Document section:
▬▬▬▬▬▬▬▬▬▬
Great! Next there are two cases to deal with:

Case 1: The memtable is flushed to an sstable and we can safely delete the associated commitlog.

Because of our decision to attach the commit log to the sstable this was a trivial change to the MemtableFlusher.

      for (Memtable memtable : memtables){
SSTableWriter ssTableWriter = new SSTableWriter();
try {
//TODO: a timeuuid would be better here
String tableId = String.valueOf(System.nanoTime());
ssTableWriter.flushToDisk(tableId, columnFamily.getKeyspace().getConfiguration(), memtable);
SsTable table = new SsTable(columnFamily);
table.open(tableId, columnFamily.getKeyspace().getConfiguration());
memtable.getCommitLog().delete(); //Delete the commit log because we know the data is now durable
} catch (IOException e) {
throw new RuntimeException(e);

Case 2: On start up replay any commit logs, by reading them and applying the mutations to a memtable.

Start up is a fairly simple process. Open and load up all SStables, replay all commit logs, and done.

public void init() throws IOException {
for(File ssTable: keyspace.getConfiguration().getSstableDirectory().listFiles()){
String [] parts = ssTable.getName().split("\\.");
if (parts.length == 2){
if ("ss".equalsIgnoreCase(parts[1])){
String id = parts[0];
SsTable toOpen = new SsTable(this);
toOpen.open(id, keyspace.getConfiguration());

for(File commitlog: CommitLog.getCommitLogDirectoryForColumnFamily(this).listFiles()){
String [] parts = commitlog.getName().split("\\.");
if (parts.length == 2){
if (CommitLog.EXTENSION.equalsIgnoreCase(parts[1])){

For the actual format of the commitlog I used the same format as the SsTable. This made it simple to borrow the code used by compaction that reads the SStable linearly.

void processCommitLog(String id) throws IOException {
CommitLogReader r = new CommitLogReader(id, this);
Token t;
while ((t = r.getNextToken()) != null){
SortedMap<String,Val> x = r.readColumns();
for (Map.Entry<String,Val> col: x.entrySet()){
memtable.get().put(t, col.getKey(), col.getValue().getValue(), col.getValue().getTime(), col.getValue().getTtl());

Cool so how do we test this beast? Well how about this?

  1. Start up a server
  2. Set the Memtable flush at 2 rowkeys.
  3. Insert 3 records.
  4. Shutdown the server.

This should leave a commitlog with one row unflushed. Next:

  1. Startup the server (which will read in commit logs)
  2. Read the unflushed row and assert it exists

public void commitLogTests() throws IOException, InterruptedException {
String ks = "data";
String cf = "pets";
Configuration configuration = aBasicConfiguration(testFolder);
Server s = new Server(configuration);
s.init(); //1
s.createColumnFamily(ks, cf);
s.getKeyspaces().get(ks).getColumnFamilies().get(cf).getColumnFamilyMetadata().setFlushNumberOfRowKeys(2); //2
for (int i = 0; i < 3; i++) {
s.put(ks, cf, i+"", "age", "4", 1);//3
Val x = s.get(ks, cf, "0", "age");
Assert.assertEquals("4", x.getValue());
Val y = s.get(ks, cf, "2", "age");
Assert.assertEquals("4", y.getValue());
Server j = new Server(configuration);
Val y = j.get(ks, cf, "2", "age");
Assert.assertEquals("4", y.getValue());//2

Some notes about commitlog's and durability: Disk file systems have synchronous and asynchronous operations. Virtualization is particularly hard to enforce durability because the disk systems are abstracted and even operations like flush, or sync could be virtualized. We went with the option of doing a synchronized write to a buffered stream and periodic flushing in this example.  In a multi-node scenario there is added durability as write operations could be sent to multiple nodes. This solution is "probably ok". Durability is always a fun problem and there are other ways to construct this commitlog for sure.

Awesomesause! We now have a commitlog, memtables, sstables, keycache, index files, and compaction. We have a very very functional Column Family store implementation! All that is left is bloom filters and compaction removing tombstones.

Nibiru is getting very fun at this point. It may be turning from example code in blog to the next NoSQL. You may want to fork it and play.
▬▬▬▬▬▬▬▬▬▬
Data items:
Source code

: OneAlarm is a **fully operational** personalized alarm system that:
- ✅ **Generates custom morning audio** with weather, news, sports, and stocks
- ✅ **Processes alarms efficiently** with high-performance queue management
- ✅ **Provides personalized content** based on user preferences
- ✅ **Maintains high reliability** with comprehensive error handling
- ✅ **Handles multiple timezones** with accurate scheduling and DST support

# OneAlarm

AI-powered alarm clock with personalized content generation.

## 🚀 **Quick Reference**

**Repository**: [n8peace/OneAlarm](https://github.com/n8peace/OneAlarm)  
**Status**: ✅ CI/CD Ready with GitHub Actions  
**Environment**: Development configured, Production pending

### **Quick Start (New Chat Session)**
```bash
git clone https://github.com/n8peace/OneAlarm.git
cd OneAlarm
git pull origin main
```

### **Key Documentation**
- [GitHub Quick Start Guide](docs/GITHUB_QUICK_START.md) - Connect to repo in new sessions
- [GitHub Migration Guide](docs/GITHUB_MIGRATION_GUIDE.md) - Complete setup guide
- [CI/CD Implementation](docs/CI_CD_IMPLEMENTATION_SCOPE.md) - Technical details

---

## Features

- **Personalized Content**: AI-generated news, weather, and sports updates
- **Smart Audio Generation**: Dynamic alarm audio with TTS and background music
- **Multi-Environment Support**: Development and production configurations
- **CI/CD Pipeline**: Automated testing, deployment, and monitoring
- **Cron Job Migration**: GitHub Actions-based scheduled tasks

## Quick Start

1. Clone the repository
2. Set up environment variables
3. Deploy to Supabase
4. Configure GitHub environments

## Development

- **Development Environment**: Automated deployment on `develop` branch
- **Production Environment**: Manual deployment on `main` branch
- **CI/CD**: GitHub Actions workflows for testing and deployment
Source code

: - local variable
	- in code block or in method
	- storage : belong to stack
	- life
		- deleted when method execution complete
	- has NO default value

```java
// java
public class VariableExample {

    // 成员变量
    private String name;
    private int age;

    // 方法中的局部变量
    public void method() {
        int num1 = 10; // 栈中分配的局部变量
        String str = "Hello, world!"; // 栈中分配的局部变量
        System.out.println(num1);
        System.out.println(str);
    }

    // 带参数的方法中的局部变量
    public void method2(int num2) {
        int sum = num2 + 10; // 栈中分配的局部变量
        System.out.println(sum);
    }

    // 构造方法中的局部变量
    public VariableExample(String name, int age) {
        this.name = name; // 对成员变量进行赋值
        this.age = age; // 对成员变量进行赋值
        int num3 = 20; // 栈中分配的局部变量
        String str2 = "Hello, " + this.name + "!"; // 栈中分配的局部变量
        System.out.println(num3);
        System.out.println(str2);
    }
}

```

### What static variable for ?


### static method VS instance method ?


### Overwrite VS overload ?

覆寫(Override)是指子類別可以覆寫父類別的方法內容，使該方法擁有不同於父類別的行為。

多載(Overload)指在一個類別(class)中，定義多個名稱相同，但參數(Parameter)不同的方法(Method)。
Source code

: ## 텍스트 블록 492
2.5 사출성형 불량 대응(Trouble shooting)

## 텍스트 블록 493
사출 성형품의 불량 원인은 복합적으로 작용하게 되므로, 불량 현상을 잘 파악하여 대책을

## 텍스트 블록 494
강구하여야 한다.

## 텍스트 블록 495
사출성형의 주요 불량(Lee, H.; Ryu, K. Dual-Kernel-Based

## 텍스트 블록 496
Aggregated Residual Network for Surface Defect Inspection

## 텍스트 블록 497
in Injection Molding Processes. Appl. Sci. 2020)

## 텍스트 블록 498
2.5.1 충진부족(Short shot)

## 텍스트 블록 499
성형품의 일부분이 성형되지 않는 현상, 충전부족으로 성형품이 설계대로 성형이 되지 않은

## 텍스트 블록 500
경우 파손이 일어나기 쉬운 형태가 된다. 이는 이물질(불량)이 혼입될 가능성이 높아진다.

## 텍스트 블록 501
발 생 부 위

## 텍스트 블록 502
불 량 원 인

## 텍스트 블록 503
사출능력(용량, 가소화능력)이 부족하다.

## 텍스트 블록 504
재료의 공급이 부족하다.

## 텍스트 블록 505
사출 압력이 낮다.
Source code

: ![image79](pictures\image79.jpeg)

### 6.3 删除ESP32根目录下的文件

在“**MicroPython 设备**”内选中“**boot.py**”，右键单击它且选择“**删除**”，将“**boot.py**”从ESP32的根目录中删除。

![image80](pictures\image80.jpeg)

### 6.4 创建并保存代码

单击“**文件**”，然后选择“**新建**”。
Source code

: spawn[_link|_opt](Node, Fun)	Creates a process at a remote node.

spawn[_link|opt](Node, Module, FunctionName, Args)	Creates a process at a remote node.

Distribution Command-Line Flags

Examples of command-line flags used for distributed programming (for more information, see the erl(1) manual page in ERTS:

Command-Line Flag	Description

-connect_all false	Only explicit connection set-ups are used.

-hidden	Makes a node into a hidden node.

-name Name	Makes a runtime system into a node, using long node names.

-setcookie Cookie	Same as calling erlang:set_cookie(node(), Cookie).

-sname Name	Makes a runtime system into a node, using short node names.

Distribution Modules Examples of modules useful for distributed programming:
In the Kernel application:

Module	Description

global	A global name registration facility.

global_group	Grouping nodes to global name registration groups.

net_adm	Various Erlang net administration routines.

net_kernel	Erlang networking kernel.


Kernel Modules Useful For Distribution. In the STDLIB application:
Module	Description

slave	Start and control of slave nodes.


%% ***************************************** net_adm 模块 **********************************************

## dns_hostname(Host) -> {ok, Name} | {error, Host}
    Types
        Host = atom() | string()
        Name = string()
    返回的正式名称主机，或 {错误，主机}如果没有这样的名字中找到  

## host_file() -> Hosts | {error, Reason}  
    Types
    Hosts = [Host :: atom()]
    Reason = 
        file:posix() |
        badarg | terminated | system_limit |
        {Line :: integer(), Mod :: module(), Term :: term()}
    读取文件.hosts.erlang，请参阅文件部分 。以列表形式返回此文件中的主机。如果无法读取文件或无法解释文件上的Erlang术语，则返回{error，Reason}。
▬▬▬▬▬▬▬▬▬▬
Tasks to complete:
a – According to the commit log post, what does the Column Family store now have? List every item the post names.
b – For each statement, say whether the commit log post agrees, and quote the words that decide it: (i) The commit log is written in the same format as the SsTable. (ii) The test sets the Memtable flush at 3 row keys. (iii) Bloom filters are already implemented.
c – Which approach to durability did the commit log post choose for its example?

Replies:
a – commitlog, memtables, sstables, keycache, index files, compaction

b –
(i) Yes: "For the actual format of the commitlog I used the same format as the SsTable."
(ii) No: "Set the Memtable flush at 2 rowkeys."
(iii) No: "All that is left is bloom filters and compaction removing tombstones."

c – It chose a synchronized write to a buffered stream with periodic flushing.